Senate Bill 52 protects consumers’ rights while creating a regulatory structure

JUNEAU-Today, the Alaska State Legislature passed legislation to regulate the portable electronics insurance market while providing significant consumer protections.   Senate Bill 52, sponsored by Senator Coghill, R-North Pole, creates a licensing system for retailers who sell portable electronic devices and insurance, defines disclosure requirements regarding insurance coverage, and requires training for salespeople offering the insurance.

“Right now, we have a chaotic market for portable electronic insurance because customers buy the insurance at the same time they buy the electronic devices from retailers who are not usually in the insurance business,” said Senator Coghill.  “Senate Bill 52 strikes an effective balance between the interests of consumers and industry by creating a regulatory structure and requiring full disclosure.”

Senate Bill 52 lists the materials that must be presented to the consumer in writing, defines the procedure for changing the terms of the insurance, specifies what’s needed to terminate the insurance, and clarifies the types of devices that can be covered under portable electronics.   Under Senate Bill 52, the Director of the Division of Insurance can issue a limited producer license that covers a retailer and all its employees within Alaska.  

“Portable electronics are becoming more and more a part of our lives and it is imperative we make sure the same consumer protections apply to the insurance of these critical lifelines as any other products that are insured,” said Senator Coghill.

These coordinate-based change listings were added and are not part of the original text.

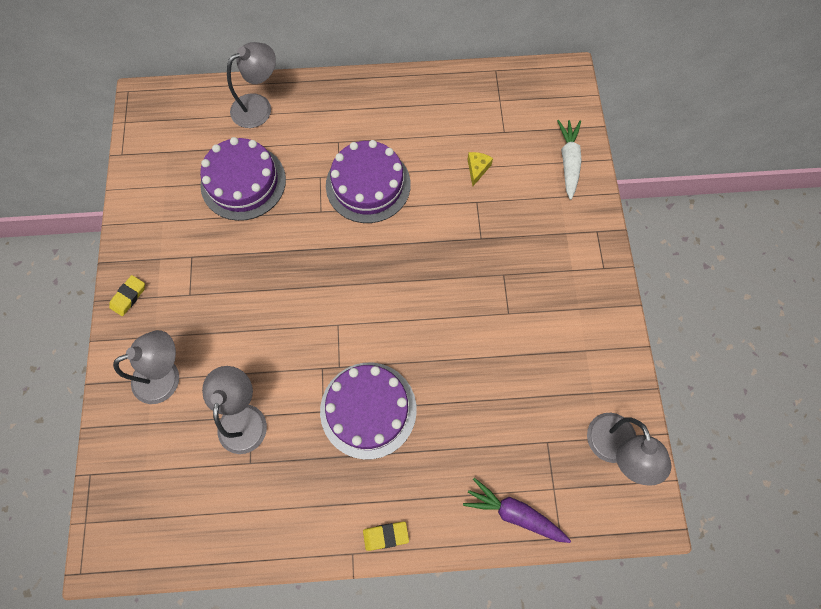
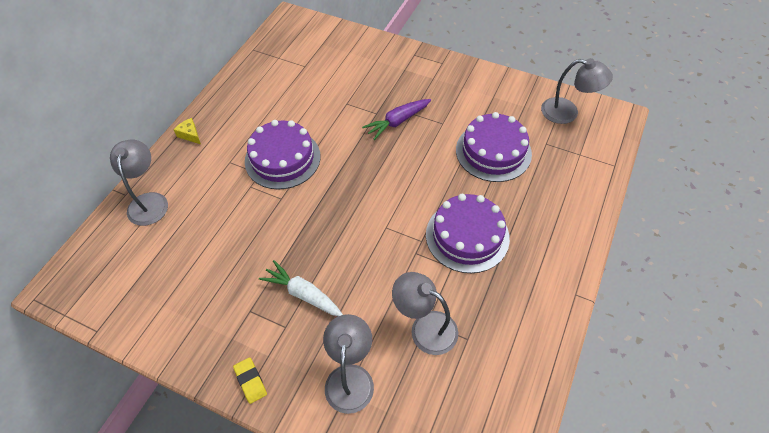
camera: 60 degrees left, 15 degrees down
(243, 182) = (210, 241): purple cake -> purple cake (493, 152)
(386, 535) = (570, 266): yellow eraser -> none
(477, 169) = (321, 92): yellow cheese -> yellow cheese (190, 135)
(514, 513) = (587, 182): purple carrot -> purple carrot (397, 122)
(568, 161) = (354, 45): white carrot -> white carrot (303, 294)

“Whether it’s a cell phone, a tablet, or a laptop computer, chances are that electronic device is critical part of your lifestyle,” said Senator Coghill.  “That’s why it is important for us to make sure these insurance policies are reputable and serve the best interests of Alaskans.”

Similar legislation has been enacted in 43 other states. 

Senate Bill 52 now heads to Governor Sean Parnell for his signature.  If signed, the law will take effect on January 1, 2014.